9月、私の住む宮崎には台風がやってくる。
8月末に秋冬野菜の準備を始め、9月の第1日曜に元肥(もとごえ)を施した。その2週間後に種まきをしようと計画していたら、台風14号(ナンマドル)が直撃し、種まきは延期となった。
これがまた凄まじく強い台風で、今まで私が経験したなかで、最も強い台風だったんじゃないかと思うほどだ。畑の近くにある川も決壊が心配され、なんとか保ったものの、雨も風も激しく、畑は当然水に浸かっているだろうと覚悟した。
台風が過ぎた翌々日に畑に向かうと、水に浸かったのかは定かではないが、土が水をかなり多く含んでいた。畑には、夏野菜のうちナスとピーマンだけが残っていた。いずれも倒れ、枝は折れていた。しかし、生きていた。その姿は感慨深いものがあった。
周りの田の稲を見ると、ある程度成長しきっている稲は倒れていないように見えた。よく「半夏生(はんげしょう)までに田植えは済ませなさい」と言われるが、田植えを済ませる時期はとても大事なんだなと感じた。もちろん、これは素人の見立てに過ぎず、場所や風の向きなど運も大きいのだろう。
友人が子どもたちと一緒に楽しそうに田植えしていた稲は軒並みやられていて、胸が痛んだ。稲の倒れる様を見て、台風が昔「野分(のわき)」と呼ばれた意味を噛みしめた。

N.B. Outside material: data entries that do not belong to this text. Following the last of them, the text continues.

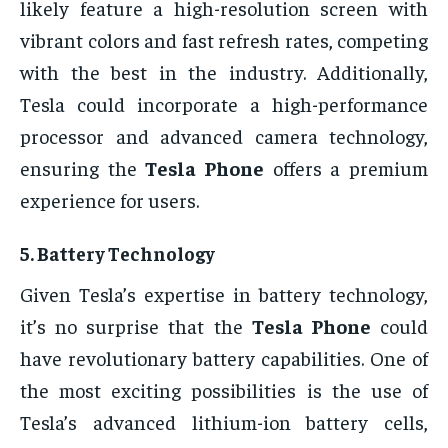
likely feature a high-resolution screen with
vibrant colors and fast refresh rates, competing
with the best in the industry. Additionally,
Tesla could incorporate a high-performance
processor and advanced camera technology,
ensuring the
Tesla Phone
offers a premium
experience for users.
5.
Battery Technology
Given Tesla’s expertise in battery technology,
it’s no surprise that the
Tesla Phone
could
have revolutionary battery capabilities. One of
the most exciting possibilities is the use of
Tesla’s advanced lithium-ion battery cells,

翌週、畝づくりをし、タネをまいた。大根にカブ、春菊にほうれん草、小松菜、葉ネギ。
翌日から雨が続いた。5日後、晴れたので畑に寄ると、すでに発芽していた。それぞれ芽の形状が違って可愛らしい。心がパッと明るくなる。生命の力を感じる。
畑の隅には、曼殊沙華が咲き誇っている。